### Given exercise
Return every line of the data below unchanged and in the same order.

### Items drawn from a dataset
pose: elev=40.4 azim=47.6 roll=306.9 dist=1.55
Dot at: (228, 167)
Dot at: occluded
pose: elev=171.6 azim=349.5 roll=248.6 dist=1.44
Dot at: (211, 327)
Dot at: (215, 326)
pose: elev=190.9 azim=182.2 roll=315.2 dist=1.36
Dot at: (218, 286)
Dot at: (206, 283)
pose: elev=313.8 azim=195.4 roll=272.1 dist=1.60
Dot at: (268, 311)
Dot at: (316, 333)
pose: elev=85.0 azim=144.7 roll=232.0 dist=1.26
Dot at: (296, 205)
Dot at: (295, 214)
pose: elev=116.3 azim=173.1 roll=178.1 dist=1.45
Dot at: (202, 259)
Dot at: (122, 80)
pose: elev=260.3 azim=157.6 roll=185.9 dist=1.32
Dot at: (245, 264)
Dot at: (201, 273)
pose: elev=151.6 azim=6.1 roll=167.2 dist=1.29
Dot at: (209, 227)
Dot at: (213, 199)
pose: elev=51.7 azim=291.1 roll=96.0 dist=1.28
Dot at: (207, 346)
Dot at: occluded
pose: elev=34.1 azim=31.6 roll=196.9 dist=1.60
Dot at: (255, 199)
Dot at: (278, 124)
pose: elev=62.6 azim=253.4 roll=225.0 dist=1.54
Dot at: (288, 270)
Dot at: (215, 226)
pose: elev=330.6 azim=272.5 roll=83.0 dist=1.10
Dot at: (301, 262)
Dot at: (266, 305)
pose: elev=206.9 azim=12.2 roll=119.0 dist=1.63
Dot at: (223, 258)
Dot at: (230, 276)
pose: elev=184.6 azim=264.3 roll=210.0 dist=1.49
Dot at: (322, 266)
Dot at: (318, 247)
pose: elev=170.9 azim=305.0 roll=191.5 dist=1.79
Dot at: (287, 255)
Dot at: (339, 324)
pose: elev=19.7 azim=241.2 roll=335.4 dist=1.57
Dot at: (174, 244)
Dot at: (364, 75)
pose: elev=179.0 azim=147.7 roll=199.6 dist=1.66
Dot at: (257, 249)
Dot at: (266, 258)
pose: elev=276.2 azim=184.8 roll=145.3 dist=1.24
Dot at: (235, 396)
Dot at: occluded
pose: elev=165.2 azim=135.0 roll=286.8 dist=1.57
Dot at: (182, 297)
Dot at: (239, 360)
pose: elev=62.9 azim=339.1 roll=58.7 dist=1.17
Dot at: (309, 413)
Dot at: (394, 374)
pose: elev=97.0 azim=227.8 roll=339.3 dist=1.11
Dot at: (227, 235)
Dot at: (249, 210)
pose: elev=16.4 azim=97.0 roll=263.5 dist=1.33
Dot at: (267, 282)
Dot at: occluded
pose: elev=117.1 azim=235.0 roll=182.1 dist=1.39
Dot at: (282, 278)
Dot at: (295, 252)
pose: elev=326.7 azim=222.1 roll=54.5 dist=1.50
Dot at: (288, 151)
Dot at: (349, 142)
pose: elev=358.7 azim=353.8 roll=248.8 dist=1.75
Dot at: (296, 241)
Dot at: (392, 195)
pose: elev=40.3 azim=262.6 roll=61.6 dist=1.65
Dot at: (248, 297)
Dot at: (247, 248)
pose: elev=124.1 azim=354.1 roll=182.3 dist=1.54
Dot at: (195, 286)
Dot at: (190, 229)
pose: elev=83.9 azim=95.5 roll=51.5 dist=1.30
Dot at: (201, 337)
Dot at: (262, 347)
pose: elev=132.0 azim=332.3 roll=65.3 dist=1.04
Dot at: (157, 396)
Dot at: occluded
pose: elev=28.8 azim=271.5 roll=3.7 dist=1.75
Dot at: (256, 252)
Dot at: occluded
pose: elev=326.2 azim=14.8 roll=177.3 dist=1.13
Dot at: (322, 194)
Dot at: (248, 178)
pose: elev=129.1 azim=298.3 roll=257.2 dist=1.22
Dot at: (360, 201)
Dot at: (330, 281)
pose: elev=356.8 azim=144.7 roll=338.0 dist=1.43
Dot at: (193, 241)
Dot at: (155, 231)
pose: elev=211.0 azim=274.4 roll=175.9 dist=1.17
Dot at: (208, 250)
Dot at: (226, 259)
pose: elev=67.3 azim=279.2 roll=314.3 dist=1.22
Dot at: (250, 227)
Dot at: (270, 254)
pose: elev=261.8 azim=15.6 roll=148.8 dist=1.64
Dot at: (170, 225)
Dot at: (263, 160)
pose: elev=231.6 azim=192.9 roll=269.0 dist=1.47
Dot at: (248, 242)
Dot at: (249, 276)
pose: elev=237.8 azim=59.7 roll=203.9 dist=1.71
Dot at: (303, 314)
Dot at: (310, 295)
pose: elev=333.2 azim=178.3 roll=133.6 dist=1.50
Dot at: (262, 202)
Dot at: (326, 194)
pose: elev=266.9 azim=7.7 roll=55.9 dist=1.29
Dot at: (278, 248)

### Result for this task
pose: elev=40.4 azim=47.6 roll=306.9 dist=1.55
Dot at: (228, 167)
Dot at: occluded
pose: elev=171.6 azim=349.5 roll=248.6 dist=1.44
Dot at: (211, 327)
Dot at: (215, 326)
pose: elev=190.9 azim=182.2 roll=315.2 dist=1.36
Dot at: (218, 286)
Dot at: (206, 283)
pose: elev=313.8 azim=195.4 roll=272.1 dist=1.60
Dot at: (268, 311)
Dot at: (316, 333)
pose: elev=85.0 azim=144.7 roll=232.0 dist=1.26
Dot at: (296, 205)
Dot at: (295, 214)
pose: elev=116.3 azim=173.1 roll=178.1 dist=1.45
Dot at: (202, 259)
Dot at: (122, 80)
pose: elev=260.3 azim=157.6 roll=185.9 dist=1.32
Dot at: (245, 264)
Dot at: (201, 273)
pose: elev=151.6 azim=6.1 roll=167.2 dist=1.29
Dot at: (209, 227)
Dot at: (213, 199)
pose: elev=51.7 azim=291.1 roll=96.0 dist=1.28
Dot at: (207, 346)
Dot at: occluded
pose: elev=34.1 azim=31.6 roll=196.9 dist=1.60
Dot at: (255, 199)
Dot at: (278, 124)
pose: elev=62.6 azim=253.4 roll=225.0 dist=1.54
Dot at: (288, 270)
Dot at: (215, 226)
pose: elev=330.6 azim=272.5 roll=83.0 dist=1.10
Dot at: (301, 262)
Dot at: (266, 305)
pose: elev=206.9 azim=12.2 roll=119.0 dist=1.63
Dot at: (223, 258)
Dot at: (230, 276)
pose: elev=184.6 azim=264.3 roll=210.0 dist=1.49
Dot at: (322, 266)
Dot at: (318, 247)
pose: elev=170.9 azim=305.0 roll=191.5 dist=1.79
Dot at: (287, 255)
Dot at: (339, 324)
pose: elev=19.7 azim=241.2 roll=335.4 dist=1.57
Dot at: (174, 244)
Dot at: (364, 75)
pose: elev=179.0 azim=147.7 roll=199.6 dist=1.66
Dot at: (257, 249)
Dot at: (266, 258)
pose: elev=276.2 azim=184.8 roll=145.3 dist=1.24
Dot at: (235, 396)
Dot at: occluded
pose: elev=165.2 azim=135.0 roll=286.8 dist=1.57
Dot at: (182, 297)
Dot at: (239, 360)
pose: elev=62.9 azim=339.1 roll=58.7 dist=1.17
Dot at: (309, 413)
Dot at: (394, 374)
pose: elev=97.0 azim=227.8 roll=339.3 dist=1.11
Dot at: (227, 235)
Dot at: (249, 210)
pose: elev=16.4 azim=97.0 roll=263.5 dist=1.33
Dot at: (267, 282)
Dot at: occluded
pose: elev=117.1 azim=235.0 roll=182.1 dist=1.39
Dot at: (282, 278)
Dot at: (295, 252)
pose: elev=326.7 azim=222.1 roll=54.5 dist=1.50
Dot at: (288, 151)
Dot at: (349, 142)
pose: elev=358.7 azim=353.8 roll=248.8 dist=1.75
Dot at: (296, 241)
Dot at: (392, 195)
pose: elev=40.3 azim=262.6 roll=61.6 dist=1.65
Dot at: (248, 297)
Dot at: (247, 248)
pose: elev=124.1 azim=354.1 roll=182.3 dist=1.54
Dot at: (195, 286)
Dot at: (190, 229)
pose: elev=83.9 azim=95.5 roll=51.5 dist=1.30
Dot at: (201, 337)
Dot at: (262, 347)
pose: elev=132.0 azim=332.3 roll=65.3 dist=1.04
Dot at: (157, 396)
Dot at: occluded
pose: elev=28.8 azim=271.5 roll=3.7 dist=1.75
Dot at: (256, 252)
Dot at: occluded
pose: elev=326.2 azim=14.8 roll=177.3 dist=1.13
Dot at: (322, 194)
Dot at: (248, 178)
pose: elev=129.1 azim=298.3 roll=257.2 dist=1.22
Dot at: (360, 201)
Dot at: (330, 281)
pose: elev=356.8 azim=144.7 roll=338.0 dist=1.43
Dot at: (193, 241)
Dot at: (155, 231)
pose: elev=211.0 azim=274.4 roll=175.9 dist=1.17
Dot at: (208, 250)
Dot at: (226, 259)
pose: elev=67.3 azim=279.2 roll=314.3 dist=1.22
Dot at: (250, 227)
Dot at: (270, 254)
pose: elev=261.8 azim=15.6 roll=148.8 dist=1.64
Dot at: (170, 225)
Dot at: (263, 160)
pose: elev=231.6 azim=192.9 roll=269.0 dist=1.47
Dot at: (248, 242)
Dot at: (249, 276)
pose: elev=237.8 azim=59.7 roll=203.9 dist=1.71
Dot at: (303, 314)
Dot at: (310, 295)
pose: elev=333.2 azim=178.3 roll=133.6 dist=1.50
Dot at: (262, 202)
Dot at: (326, 194)
pose: elev=266.9 azim=7.7 roll=55.9 dist=1.29
Dot at: (278, 248)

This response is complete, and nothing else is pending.